Рада была познакомиться, сказала она и ушла в дом.
На следующий вечер, после комендантского часа, она перешла через мост и направилась в сторону от центра, прячась в тени всякий раз, когда приближались редкие машины. Велосипед она оставила дома: на улице даже пристегнутый велосипед к утру исчезнет, а Итан сказал, что живет на четвертом этаже. Изредка навстречу попадались прохожие и, переглянувшись с ней, спешили дальше по своим загадочным делам. Сто двадцать кварталов – и вот он, дом Итана, где недреманным оком сияет его окно. Маргарет поднялась по пожарной лестнице, сунула руку в приоткрытую форточку, и он, услыхав шорох, встрепенулся, отложил книгу. Открыл пошире окно и впустил ее в дом.
Утром на его плече алел след от ее укуса.

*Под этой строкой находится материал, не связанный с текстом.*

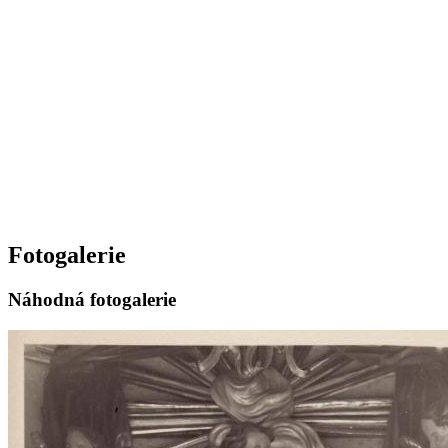
Fotogalerie
Náhodná fotogalerie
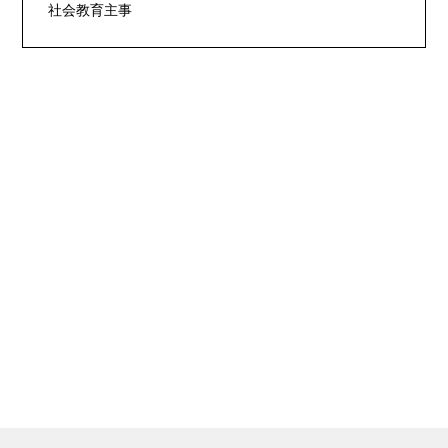
社会教育主事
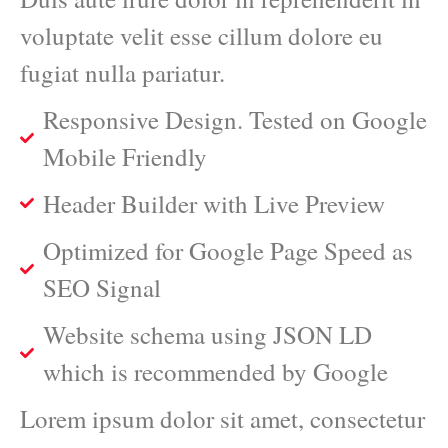
voluptate velit esse cillum dolore eu
fugiat nulla pariatur.
Responsive Design. Tested on Google
Mobile Friendly
Header Builder with Live Preview
Optimized for Google Page Speed as
SEO Signal
Website schema using JSON LD
which is recommended by Google
Lorem ipsum dolor sit amet, consectetur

Доми все это было не по душе.
Тебя не узнать, говорила она, на уме у тебя только он. Слово «он» она цедила сквозь зубы, будто сплевывала.

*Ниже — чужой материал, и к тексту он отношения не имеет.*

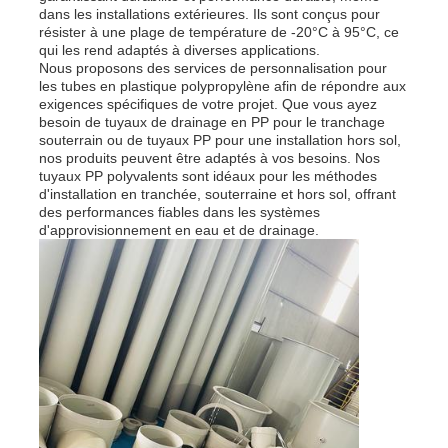
dans les installations extérieures. Ils sont conçus pour
résister à une plage de température de -20°C à 95°C, ce
qui les rend adaptés à diverses applications.
Nous proposons des services de personnalisation pour
les tubes en plastique polypropylène afin de répondre aux
exigences spécifiques de votre projet. Que vous ayez
besoin de tuyaux de drainage en PP pour le tranchage
souterrain ou de tuyaux PP pour une installation hors sol,
nos produits peuvent être adaptés à vos besoins. Nos
tuyaux PP polyvalents sont idéaux pour les méthodes
d'installation en tranchée, souterraine et hors sol, offrant
des performances fiables dans les systèmes
d'approvisionnement en eau et de drainage.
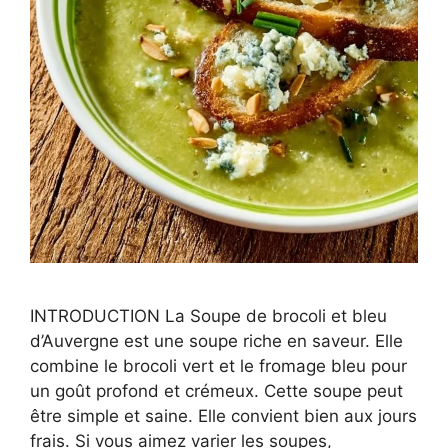
INTRODUCTION La Soupe de brocoli et bleu
d’Auvergne est une soupe riche en saveur. Elle
combine le brocoli vert et le fromage bleu pour
un goût profond et crémeux. Cette soupe peut
être simple et saine. Elle convient bien aux jours
frais. Si vous aimez varier les soupes,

Твой чудо-парень, говорила она. С чудо-хатой. Куда нам до него!
На самом-то деле у Итана была квартира-студия на четвертом этаже – всего одна большая комната, матрас, на котором и сидели, и спали, в углу кухонька да древняя ванна на львиных лапах, – но там было тепло и уютно. Семья у Итана не была ни богатой, ни знаменитой – отец инженер, мать медсестра в доме престарелых, – зато связи у них имелись: квартиру Итан снимал у школьного друга матери, с большой скидкой, ему было где переждать Кризис. Если на то пошло, Доми тоже могла бы жить в своей квартире, причем куда просторней, пожелай она только: фирма ее отца выпускала микросхемы для половины компьютеров и мобильников в стране, у отца было две яхты, небольшой личный самолет, дома в Лондоне, в Лос-Анджелесе и на юге Франции. Еще один дом был на Парк-авеню, где и выросла Доми, однажды она показала его Маргарет, и обе плюнули на тротуар и сбежали, пока за ними не погнался отцовский шофер. Мать ее умерла, когда Доми было одиннадцать, а отец спустя месяц женился на гувернантке-датчанке, и Доми поклялась, как только вырастет и уедет из дома, с отцом больше не разговаривать – и не разговаривала. В колледже она рвала его чеки и отправляла ему по почте обрывки.
Так вот ты как, кипятилась Доми, решила отсидеться у своего богатенького парня, пока мы тут побираемся?
Руки у Маргарет были обветренные, в цыпках; неделю назад на нее напали, схватили за воротник куртки, но ей удалось вырваться. Воротник она пришила шерстяной ниткой – красной, другой не было, – и шов алел под горлом, как свежая рана.
Да насрать мне на вас обоих, сказала Доми, но Маргарет не ответила. Она уже шагнула за порог.
Он свободно владел шестью языками, мог объясниться еще на нескольких. Неплохо для белого парня из Эванстона, шутил он. Родители его, заядлые путешественники, каждый год проводили отпуск в новой стране, и к десяти годам Итан успел побывать на четырех континентах. Он, как и Маргарет, был единственным ребенком, и это, среди прочего, их сблизило – то, что оба последние веточки рода, и им предстоит соединиться, чтобы стать крепче, породить что-то новое.